## TASK TO CARRY OUT
The data below should be transcribed in full, with no picture included.

## INFORMATION SUPPLIED
Segment Open
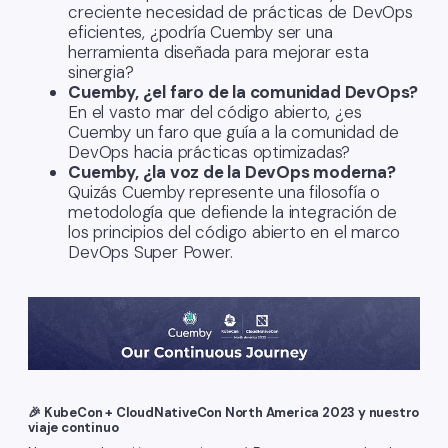
creciente necesidad de prácticas de DevOps
eficientes, ¿podría Cuemby ser una
herramienta diseñada para mejorar esta
sinergia?
Cuemby, ¿el faro de la comunidad DevOps?
En el vasto mar del código abierto, ¿es
Cuemby un faro que guía a la comunidad de
DevOps hacia prácticas optimizadas?
Cuemby, ¿la voz de la DevOps moderna?
Quizás Cuemby represente una filosofía o
metodología que defiende la integración de
los principios del código abierto en el marco
DevOps Super Power.
🎉 KubeCon + CloudNativeCon North America 2023 y nuestro
viaje continuo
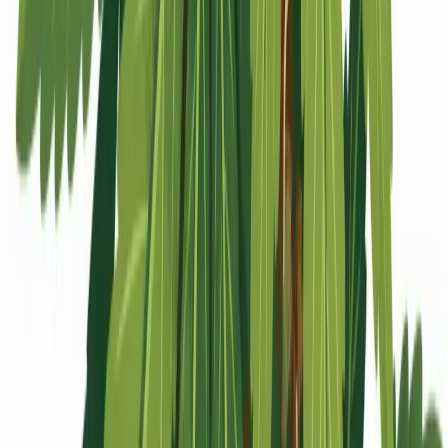
Apotheken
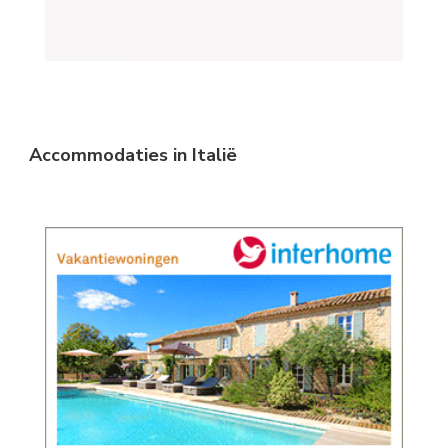
Accommodaties in Italië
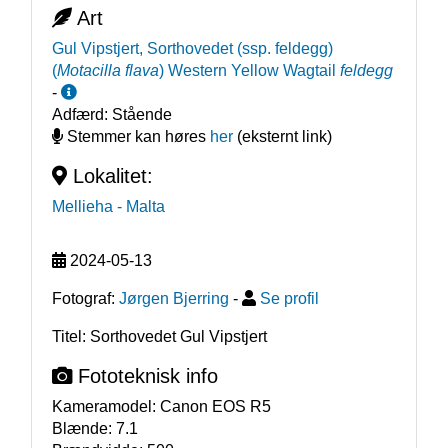
Art
Gul Vipstjert, Sorthovedet (ssp. feldegg)
(
Motacilla flava
)
Western Yellow Wagtail
feldegg
-
Adfærd:
Stående
Stemmer kan høres
her
(eksternt link)
Lokalitet:
Mellieha
- Malta
2024-05-13
Fotograf:
Jørgen Bjerring
-
Se profil
Titel: Sorthovedet Gul Vipstjert
Fototeknisk info
Kameramodel:
Canon EOS R5
Blænde:
7.1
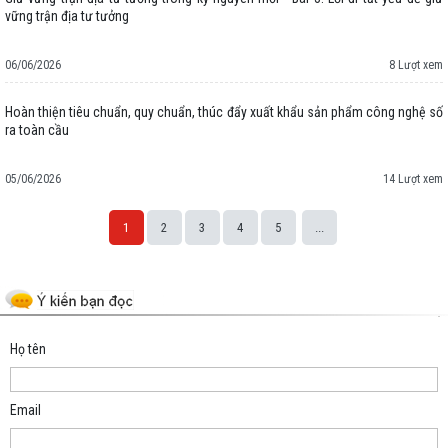
vững trận địa tư tưởng
06/06/2026
8 Lượt xem
Hoàn thiện tiêu chuẩn, quy chuẩn, thúc đẩy xuất khẩu sản phẩm công nghệ số
ra toàn cầu
05/06/2026
14 Lượt xem
1
2
3
4
5
...
Space;
Họ tên
Email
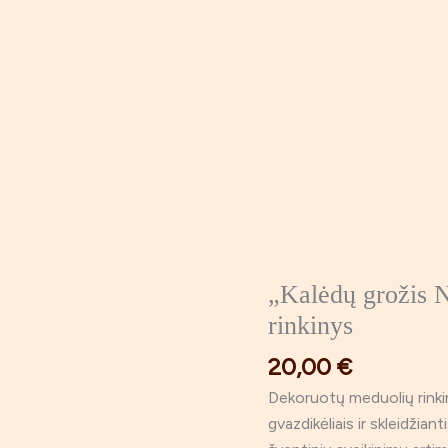
„Kalėdų grožis N
rinkinys
20,00
€
Dekoruotų meduolių rinkin
gvazdikėliais ir skleidžian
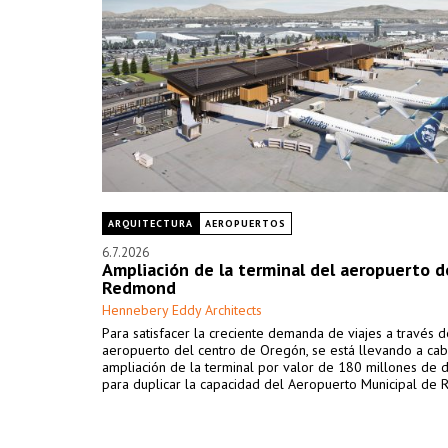
ARQUITECTURA
AEROPUERTOS
6.7.2026
Ampliación de la terminal del aeropuerto d
Redmond
Hennebery Eddy Architects
Para satisfacer la creciente demanda de viajes a través de
aeropuerto del centro de Oregón, se está llevando a ca
ampliación de la terminal por valor de 180 millones de 
para duplicar la capacidad del Aeropuerto Municipal de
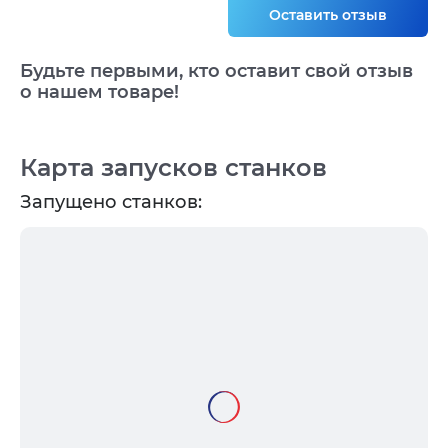
Оставить отзыв
Будьте первыми, кто оставит свой отзыв
о нашем товаре!
Карта запусков станков
Запущено станков:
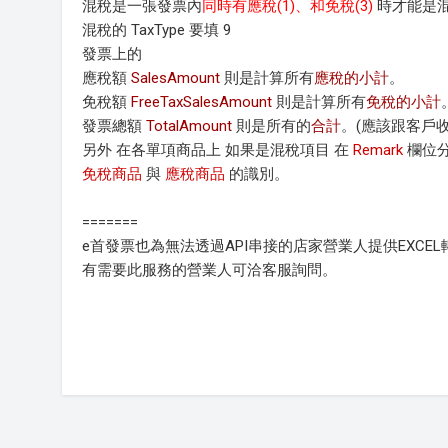
混稅是一張發票內
同時有應稅(1)、和免稅(3)
時才能是混
混稅的 TaxType 要填 9
發票上的
應稅額
SalesAmount
則是計算所有
應稅的小計
。
免稅額
FreeTaxSalesAmount
則是計算所有
免稅的小計
發票總額
TotalAmount
則是所有的
合計
。(應該跟客戶
另外 在各單項商品上 如果是混稅項目 在
Remark
欄位
免稅商品
與
應稅商品
的識別。
=======
e首發票也為無法透過API串接的店家營業人提供EXCE
有需要此服務的營業人可洽客服詢問。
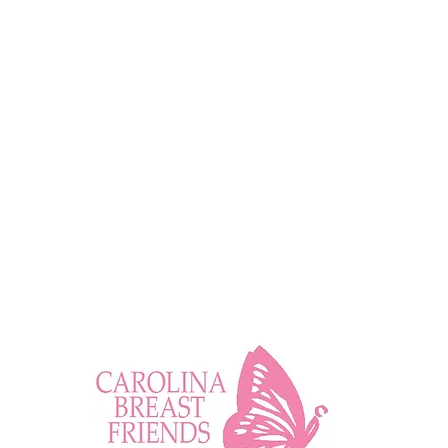
Descargo de responsabilidad
Si presenta algún signo o s
presenciales por el bienestar
Los programas de Carolina Br
destinadas a brindar conexi
curar o prevenir ninguna enf
parte de un programa ofreci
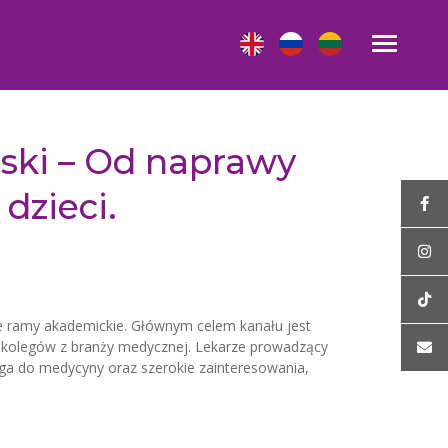
ński – Od naprawy
dzieci.
ne ramy akademickie. Głównym celem kanału jest
ch kolegów z branży medycznej. Lekarze prowadzący
roga do medycyny oraz szerokie zainteresowania,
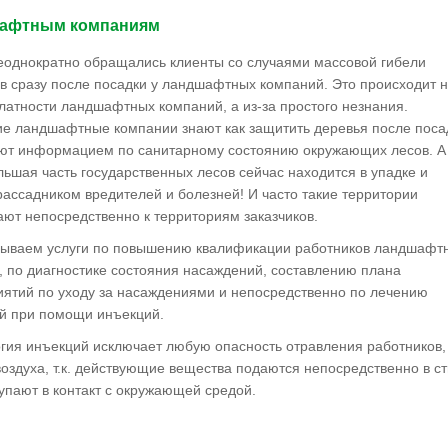
афтным компаниям
еоднократно обращались клиенты со случаями массовой гибели
в сразу после посадки у ландшафтных компаний. Это происходит 
алатности ландшафтных компаний, а из-за простого незнания.
е ландшафтные компании знают как защитить деревья после поса
ют информацием по санитарному состоянию окружающих лесов. А
льшая часть государственных лесов сейчас находится в упадке и
рассадником вредителей и болезней! И часто такие территории
ют непосредственно к территориям заказчиков.
ываем услуги по повышению квалификации работников ландшафт
, по диагностике состояния насаждений, составлению плана
ятий по уходу за насаждениями и непосредственно по лечению
й при помощи инъекций.
гия инъекций исключает любую опасность отравления работников,
воздуха, т.к. действующие вещества подаются непосредственно в с
тупают в контакт с окружающей средой.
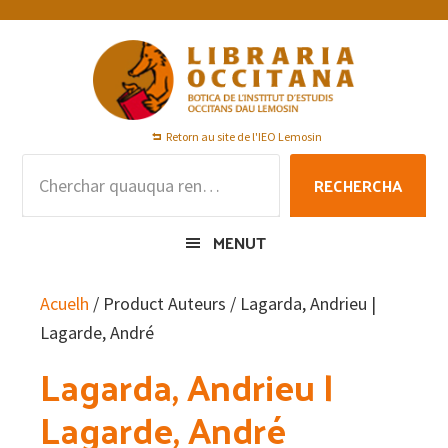
Skip
Skip
Skip
to
to
to
primary
main
footer
navigation
content
Retorn au site de l'IEO Lemosin
Rechercha
RECHERCHA
per
:
MENUT
Acuelh
/ Product Auteurs / Lagarda, Andrieu |
Lagarde, André
Lagarda, Andrieu |
Lagarde, André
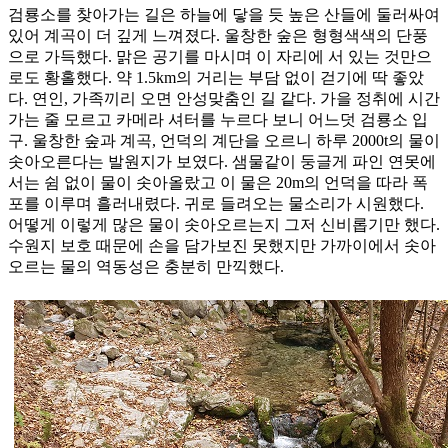
검룡소를 찾아가는 길은 하늘에 닿을 듯 높은 산들에 둘러싸여
있어 계곡이 더 깊게 느껴졌다. 울창한 숲은 형형색색의 단풍
으로 가득했다. 맑은 공기를 마시며 이 자리에 서 있는 것만으
로도 황홀했다. 약 1.5km의 거리는 부담 없이 걷기에 딱 좋았
다. 연인, 가족끼리 오면 안성맞춤인 길 같다. 가을 정취에 시간
가는 줄 모르고 카메라 셔터를 누르다 보니 어느덧 검룡소 입
구. 울창한 숲과 계곡, 언덕의 계단을 오르니 하루 2000t의 물이
솟아오른다는 발원지가 보였다. 샘물같이 둥글게 파인 연못에
서는 쉼 없이 물이 솟아올랐고 이 물은 20m의 언덕을 따라 폭
포를 이루며 흘러내렸다. 귀로 들려오는 물소리가 시원했다.
어떻게 이렇게 많은 물이 솟아오르는지 그저 신비롭기만 했다.
수원지 보호 때문에 손을 담가보진 못했지만 가까이에서 솟아
오르는 물의 역동성은 충분히 만끽했다.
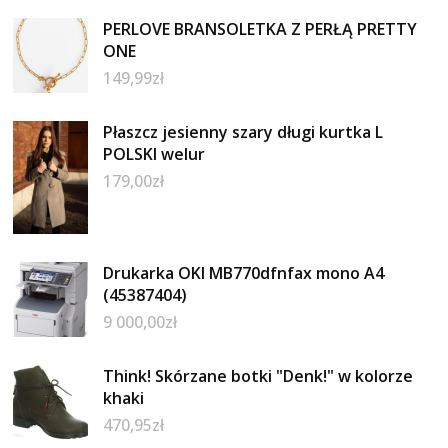
PERLOVE BRANSOLETKA Z PERŁĄ PRETTY
ONE
149,99
zł
Płaszcz jesienny szary długi kurtka L
POLSKI welur
179,00
zł
Drukarka OKI MB770dfnfax mono A4
(45387404)
9 000,00
zł
Think! Skórzane botki "Denk!" w kolorze
khaki
470,95
zł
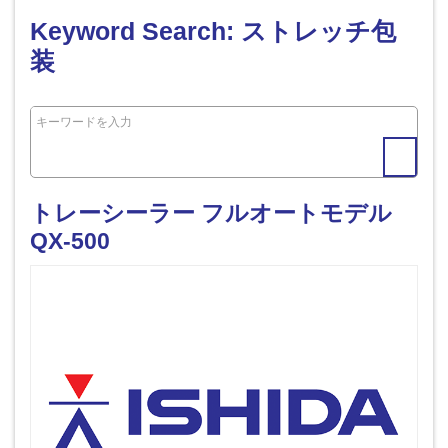
Keyword Search: ストレッチ包
装
トレーシーラー フルオートモデル
QX-500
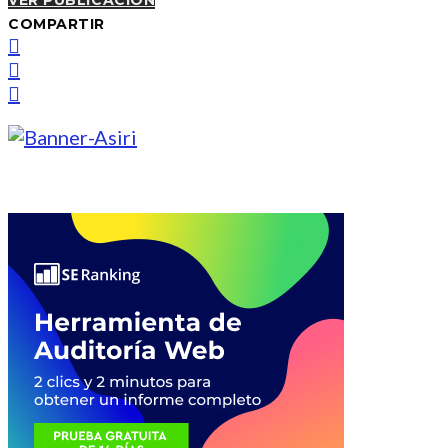
VER PUBLICACIÓN
COMPARTIR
Segment Closed
## SOLVED PROBLEM
creciente necesidad de prácticas de DevOps
eficientes, ¿podría Cuemby ser una
herramienta diseñada para mejorar esta
sinergia?
Cuemby, ¿el faro de la comunidad DevOps?
En el vasto mar del código abierto, ¿es
Cuemby un faro que guía a la comunidad de
DevOps hacia prácticas optimizadas?
Cuemby, ¿la voz de la DevOps moderna?
Quizás Cuemby represente una filosofía o
metodología que defiende la integración de
los principios del código abierto en el marco
DevOps Super Power.
🎉 KubeCon + CloudNativeCon North America 2023 y nuestro
viaje continuo
Apotheken
Accommodaties in Italië
Art
Gul Vipstjert, Sorthovedet (ssp. feldegg)
(
Motacilla flava
)
Western Yellow Wagtail
feldegg
-
Adfærd:
Stående
Stemmer kan høres
her
(eksternt link)
Lokalitet:
Mellieha
- Malta
2024-05-13
Fotograf:
Jørgen Bjerring
-
Se profil
Titel: Sorthovedet Gul Vipstjert
Fototeknisk info
Kameramodel:
Canon EOS R5
Blænde:
7.1
vững trận địa tư tưởng
06/06/2026
8 Lượt xem
Hoàn thiện tiêu chuẩn, quy chuẩn, thúc đẩy xuất khẩu sản phẩm công nghệ số
ra toàn cầu
05/06/2026
14 Lượt xem
1
2
3
4
5
...
Space;
Họ tên
Email
„Kalėdų grožis N
rinkinys
20,00
€
Dekoruotų meduolių rinkin
gvazdikėliais ir skleidžian
ARQUITECTURA
AEROPUERTOS
6.7.2026
Ampliación de la terminal del aeropuerto d
Redmond
Hennebery Eddy Architects
Para satisfacer la creciente demanda de viajes a través de
aeropuerto del centro de Oregón, se está llevando a ca
ampliación de la terminal por valor de 180 millones de 
para duplicar la capacidad del Aeropuerto Municipal de
Оставить отзыв
Будьте первыми, кто оставит свой отзыв
о нашем товаре!
Карта запусков станков
Запущено станков:
混稅是一張發票內
同時有應稅(1)、和免稅(3)
時才能是混
混稅的 TaxType 要填 9
發票上的
應稅額
SalesAmount
則是計算所有
應稅的小計
。
免稅額
FreeTaxSalesAmount
則是計算所有
免稅的小計
發票總額
TotalAmount
則是所有的
合計
。(應該跟客戶
另外 在各單項商品上 如果是混稅項目 在
Remark
欄位
免稅商品
與
應稅商品
的識別。
=======
e首發票也為無法透過API串接的店家營業人提供EXCE
有需要此服務的營業人可洽客服詢問。
Descargo de responsabilidad
Si presenta algún signo o s
presenciales por el bienestar
Los programas de Carolina Br
destinadas a brindar conexi
curar o prevenir ninguna enf
parte de un programa ofreci
ński – Od naprawy
dzieci.
ne ramy akademickie. Głównym celem kanału jest
ch kolegów z branży medycznej. Lekarze prowadzący
roga do medycyny oraz szerokie zainteresowania,
афтным компаниям
еоднократно обращались клиенты со случаями массовой гибели
в сразу после посадки у ландшафтных компаний. Это происходит 
алатности ландшафтных компаний, а из-за простого незнания.
е ландшафтные компании знают как защитить деревья после поса
ют информацием по санитарному состоянию окружающих лесов. А
льшая часть государственных лесов сейчас находится в упадке и
рассадником вредителей и болезней! И часто такие территории
ют непосредственно к территориям заказчиков.
ываем услуги по повышению квалификации работников ландшафт
, по диагностике состояния насаждений, составлению плана
ятий по уходу за насаждениями и непосредственно по лечению
й при помощи инъекций.
гия инъекций исключает любую опасность отравления работников,
воздуха, т.к. действующие вещества подаются непосредственно в с
тупают в контакт с окружающей средой.
Skip
Skip
Skip
to
to
to
primary
main
footer
navigation
content
Retorn au site de l'IEO Lemosin
Rechercha
RECHERCHA
per
:
MENUT
Acuelh
/ Product Auteurs / Lagarda, Andrieu |
Lagarde, André
Lagarda, Andrieu |
Lagarde, André
검룡소를 찾아가는 길은 하늘에 닿을 듯 높은 산들에 둘러싸여
있어 계곡이 더 깊게 느껴졌다. 울창한 숲은 형형색색의 단풍
으로 가득했다. 맑은 공기를 마시며 이 자리에 서 있는 것만으
로도 황홀했다. 약 1.5km의 거리는 부담 없이 걷기에 딱 좋았
다. 연인, 가족끼리 오면 안성맞춤인 길 같다. 가을 정취에 시간
가는 줄 모르고 카메라 셔터를 누르다 보니 어느덧 검룡소 입
구. 울창한 숲과 계곡, 언덕의 계단을 오르니 하루 2000t의 물이
솟아오른다는 발원지가 보였다. 샘물같이 둥글게 파인 연못에
서는 쉼 없이 물이 솟아올랐고 이 물은 20m의 언덕을 따라 폭
포를 이루며 흘러내렸다. 귀로 들려오는 물소리가 시원했다.
어떻게 이렇게 많은 물이 솟아오르는지 그저 신비롭기만 했다.
수원지 보호 때문에 손을 담가보진 못했지만 가까이에서 솟아
오르는 물의 역동성은 충분히 만끽했다.
PERLOVE BRANSOLETKA Z PERŁĄ PRETTY
ONE
149,99
zł
Płaszcz jesienny szary długi kurtka L
POLSKI welur
179,00
zł
Drukarka OKI MB770dfnfax mono A4
(45387404)
9 000,00
zł
Think! Skórzane botki "Denk!" w kolorze
khaki
470,95
zł
Keyword Search: ストレッチ包
装
トレーシーラー フルオートモデル
QX-500
VER PUBLICACIÓN
COMPARTIR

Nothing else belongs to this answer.